If your data have a relational properties, there are nothing more natural than storing it at some SQL database. There you can solve your biggest problem -- performance, costing "just" to write your appropriate SQL code.
Seems very plain to me.
I'd look into analysis using R. It's a statistical language with graphing capabilities. It could put you ahead, especially if that's the kind of analysis you intend to do. Why write all that code?
I would recommend running a profiler to see what part of the loading process is taking the most time and if there's a possible quick win optimization. You can download an evaluation license of JProfiler or YourKit.

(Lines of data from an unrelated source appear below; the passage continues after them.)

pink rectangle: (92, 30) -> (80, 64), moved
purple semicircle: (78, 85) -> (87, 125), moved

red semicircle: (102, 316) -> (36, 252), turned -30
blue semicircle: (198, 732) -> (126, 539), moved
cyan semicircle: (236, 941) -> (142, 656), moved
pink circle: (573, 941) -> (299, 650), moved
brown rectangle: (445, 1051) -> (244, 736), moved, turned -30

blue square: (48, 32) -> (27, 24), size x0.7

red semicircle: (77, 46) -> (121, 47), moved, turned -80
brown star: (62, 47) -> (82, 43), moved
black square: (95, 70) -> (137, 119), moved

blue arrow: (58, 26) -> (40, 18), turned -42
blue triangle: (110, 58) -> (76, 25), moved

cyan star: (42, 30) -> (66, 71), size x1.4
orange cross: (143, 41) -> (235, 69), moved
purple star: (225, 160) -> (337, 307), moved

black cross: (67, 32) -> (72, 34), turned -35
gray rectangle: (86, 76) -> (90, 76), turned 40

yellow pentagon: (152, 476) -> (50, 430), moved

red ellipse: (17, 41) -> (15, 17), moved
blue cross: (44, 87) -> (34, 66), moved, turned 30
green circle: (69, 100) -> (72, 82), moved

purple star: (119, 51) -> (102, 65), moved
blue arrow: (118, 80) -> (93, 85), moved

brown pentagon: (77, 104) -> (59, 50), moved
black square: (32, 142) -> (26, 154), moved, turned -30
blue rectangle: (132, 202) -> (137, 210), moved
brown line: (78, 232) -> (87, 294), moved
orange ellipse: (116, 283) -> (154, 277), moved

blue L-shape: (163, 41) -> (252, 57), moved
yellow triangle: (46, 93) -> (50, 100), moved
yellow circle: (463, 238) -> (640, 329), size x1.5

Ah, yes: large data structures in Java. Good luck with that, surviving "death by garbage collection" and all. What java seems to do best is wrapping a UI around some other processing engine, although it does free developers from most memory management tasks -- for a price. If it were me, I would most likely do the heavy crunching in Perl (having had to recode several chunks of a batch system in perl instead of java in a past job for performance reasons), then spit the results back to your existing graphing code.
However, given your suggested choices, you probably want to go with the SQL DB route. Just make sure that it really is faster for a few sample queries, watch the query-plan data and all that (assuming your system will log or interactively show such details)
Edit,(to Jim Ferrans) re: java big-N faster than perl (comment below): the benchmarks you referenced are primarily little "arithmetic" loops, rather than something that does a few hundred MB of IO and stores it in a Map / %hash / Dictionary / associative-array for later revisiting. Java I/O might have gotten better, but I suspect all the abstractness still makes it comparitively slow, and I know the GC is a killer. I haven't checked this lately, I don't process multi-GB data files on a daily basis at my current job, like I used to.
Feeding the trolls (12/21): I measured Perl to be faster than Java for doing a bunch of sequential string processing. In fact, depending on which machine I used, Perl was between 3 and 25 times faster than Java for this kind of work (batch + string). Of course, the particular thrash-test I put together did not involve any numeric work, which I suspect Java would have done a bit better, nor did it involve caching a lot of data in a Map/hash, which I suspect Perl would have done a bit better. Note that Java did much better at using large numbers of threads, though.